# the composition of $g \circ f$ is convex on $\Omega$ from Shapley's definition of convexity

Let $f$ be a convex function on a convex domain $\Omega$, such that, $f:2^{\Omega} \rightarrow \mathbb R _+$ and $g$ a convex non-decreasing function defined on $[0, + \infty]$ such that $g(0) = 0$. prove that the composition of $g \circ f$ is convex on $\Omega$.

My attempt:

Since $f$ is convex from Shapley’s definition of convexity,

$$f(S\cup T) + f(S\cap T) \geq f(S) + f(T), S, T \subset \Omega$$

Let. $S\cap T = \varnothing$, we get, $f(S\cup T) \geq f(S) + f(T)$.

Given. g is non-decreasing,
$$g(f(S\cup T)) \geq g(f(S) + f(T))$$

Now, we know that every convex function defined in $[0, +\infty]$ with $f(0) = 0$ is is superadditive.

With superadditivity property of $g$,
$$g(f(S) + f(T)) \geq g(f(S)) + g(f(T))$$

Finally,
$$g(f(S\cup T)) \geq g(f(S)) + g(f(T))$$

Therefore, $g \circ f$ is convex.

#### Solutions Collecting From Web of "the composition of $g \circ f$ is convex on $\Omega$ from Shapley's definition of convexity"

The only dubious point is the second inequality where you claim that
$$g(f(S) + f(T)) \geq g(f(S)) + g(f(T))$$
by convexity.
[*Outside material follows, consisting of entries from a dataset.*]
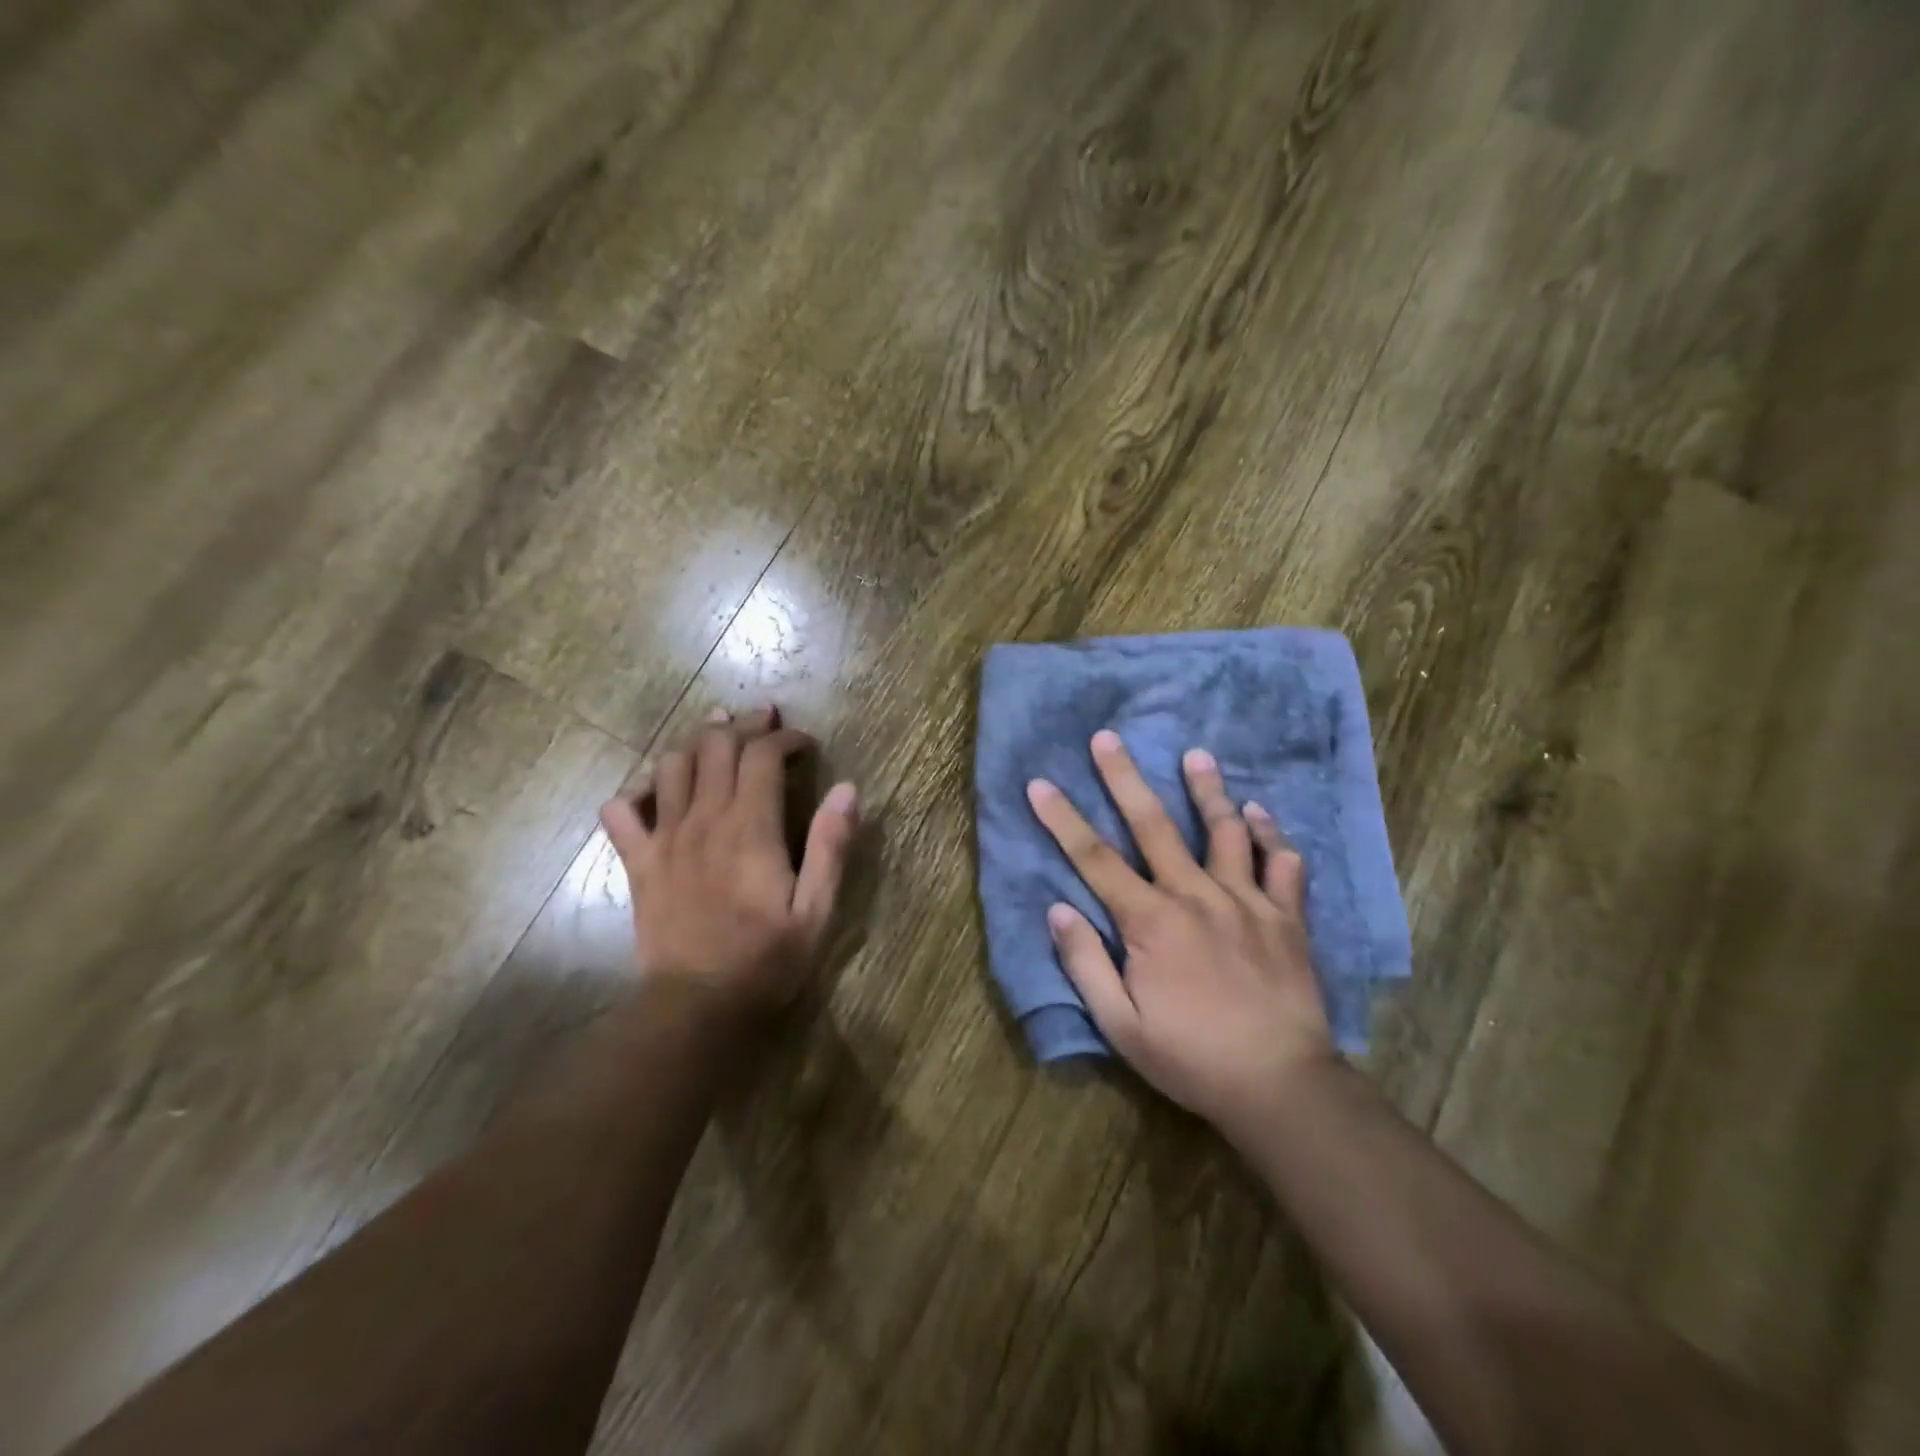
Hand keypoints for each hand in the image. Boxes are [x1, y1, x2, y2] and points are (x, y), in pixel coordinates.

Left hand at [599, 708, 857, 1015]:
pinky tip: (657, 792)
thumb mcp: (816, 910)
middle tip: (764, 722)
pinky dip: (637, 790)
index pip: (762, 755)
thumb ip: (831, 847)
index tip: (804, 744)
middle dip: (743, 724)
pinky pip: (621, 810)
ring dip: (695, 742)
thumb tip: (848, 790)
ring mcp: (664, 838)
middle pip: (715, 745)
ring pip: (670, 764)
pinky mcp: (638, 861)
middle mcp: (703, 820)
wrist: (697, 1006)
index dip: (784, 737)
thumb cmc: (766, 960)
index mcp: (749, 827)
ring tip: (716, 739)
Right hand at [1027, 730, 1333, 1140]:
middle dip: (1124, 778)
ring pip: (1225, 831)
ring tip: (1196, 755)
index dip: (1062, 819)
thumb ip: (1085, 963)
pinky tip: (1260, 814)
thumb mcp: (1120, 1025)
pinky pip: (1282, 864)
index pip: (1094, 858)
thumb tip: (1058, 909)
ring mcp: (1246, 901)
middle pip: (1154, 825)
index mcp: (1150, 921)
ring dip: (1208, 790)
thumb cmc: (1190, 1057)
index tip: (1040, 783)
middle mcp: (1196, 895)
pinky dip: (1271, 834)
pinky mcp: (1286, 917)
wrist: (1281, 1085)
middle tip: (1108, 738)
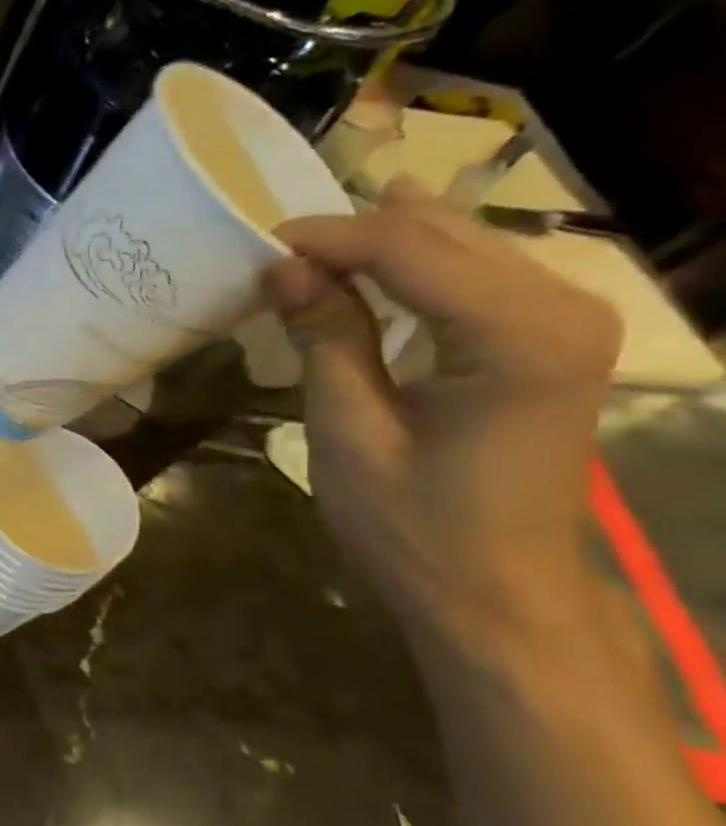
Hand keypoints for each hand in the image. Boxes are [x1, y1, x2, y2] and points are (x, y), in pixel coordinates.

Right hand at [264, 180, 620, 633]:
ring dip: (383, 245)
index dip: (328, 239)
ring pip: (465, 245)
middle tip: (273, 253)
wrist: (495, 591)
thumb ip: (326, 337)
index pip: (410, 249)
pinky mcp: (552, 340)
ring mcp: (568, 320)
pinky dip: (415, 269)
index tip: (256, 246)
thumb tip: (281, 268)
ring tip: (308, 253)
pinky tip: (373, 266)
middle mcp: (564, 306)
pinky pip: (477, 276)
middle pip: (445, 235)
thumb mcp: (349, 431)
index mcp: (519, 333)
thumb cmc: (413, 525)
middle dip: (354, 235)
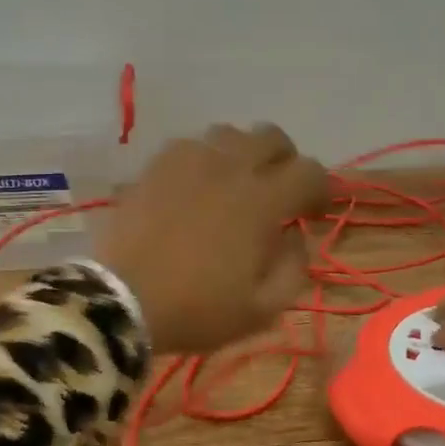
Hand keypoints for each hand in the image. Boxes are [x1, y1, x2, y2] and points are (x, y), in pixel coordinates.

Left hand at [95, 124, 330, 354]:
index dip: (322, 190)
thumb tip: (296, 237)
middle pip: (272, 137)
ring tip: (235, 185)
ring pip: (229, 134)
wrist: (122, 302)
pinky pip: (190, 145)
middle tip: (278, 191)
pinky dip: (204, 160)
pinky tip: (196, 186)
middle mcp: (229, 168)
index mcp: (261, 201)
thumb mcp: (262, 310)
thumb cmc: (197, 311)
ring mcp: (188, 161)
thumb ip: (293, 269)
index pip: (310, 172)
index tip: (313, 214)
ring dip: (243, 155)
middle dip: (285, 161)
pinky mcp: (155, 166)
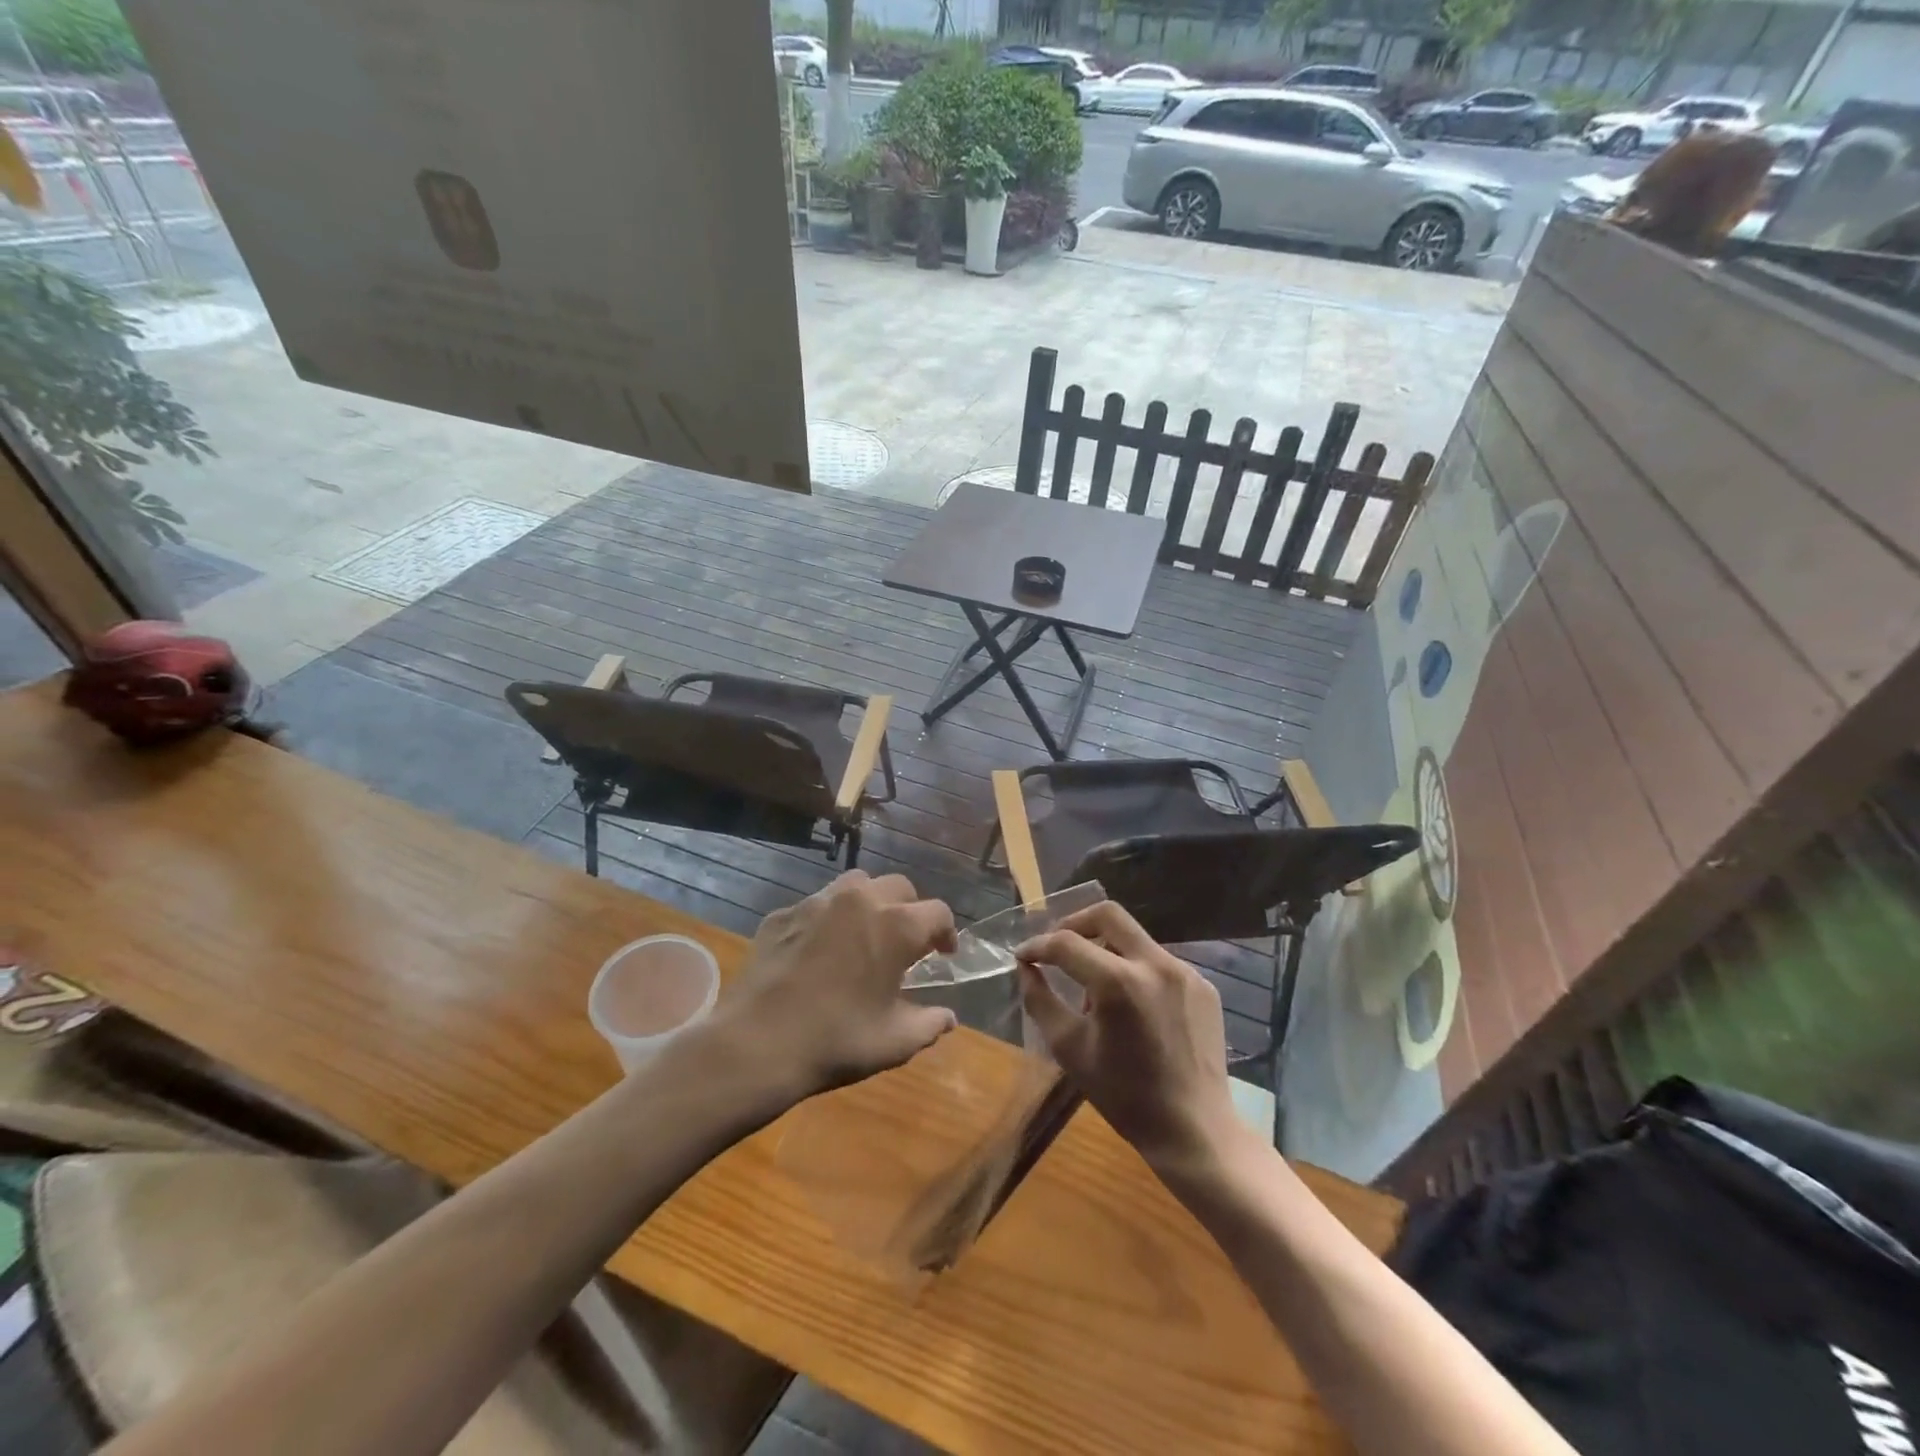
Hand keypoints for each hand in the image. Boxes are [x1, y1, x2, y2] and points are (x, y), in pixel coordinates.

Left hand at [714, 870, 958, 1103]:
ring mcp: (817, 902)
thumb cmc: (836, 1042)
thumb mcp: (894, 1042)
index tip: (943, 955)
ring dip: (870, 902)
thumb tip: (948, 1018)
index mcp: (897, 926)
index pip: (938, 912)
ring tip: (864, 934)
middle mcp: (860, 900)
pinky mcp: (782, 914)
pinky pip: (816, 905)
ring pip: (856, 884)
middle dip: (910, 911)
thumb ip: (929, 1025)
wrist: (755, 1044)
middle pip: (899, 888)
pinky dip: (828, 919)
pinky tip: (819, 951)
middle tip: (905, 944)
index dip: (946, 933)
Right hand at [1016, 902, 1238, 1171]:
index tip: (1023, 956)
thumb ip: (1040, 1000)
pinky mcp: (1203, 985)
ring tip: (1093, 987)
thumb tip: (1025, 967)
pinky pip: (1159, 962)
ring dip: (1106, 949)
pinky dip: (1135, 970)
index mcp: (1119, 982)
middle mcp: (1155, 964)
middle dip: (1074, 923)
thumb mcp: (1069, 1049)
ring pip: (1135, 938)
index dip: (1038, 945)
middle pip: (1107, 914)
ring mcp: (1184, 972)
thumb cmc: (1124, 1096)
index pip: (1066, 943)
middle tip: (1056, 947)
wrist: (1194, 1130)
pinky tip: (1131, 1005)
The property
$$g(x+y) \ge g(x) + g(y)$$
is called superadditivity. It is known that a convex function $g(x)$ with $g(0)\le 0$ is superadditive; see https://en.wikipedia.org/wiki/Convex_function or https://math.stackexchange.com/posts/507611/edit.

Thus, if you add the assumption that $g(0) \le 0$, your claim holds. (In cooperative game theory, it is usually assumed $g(0)=0$.)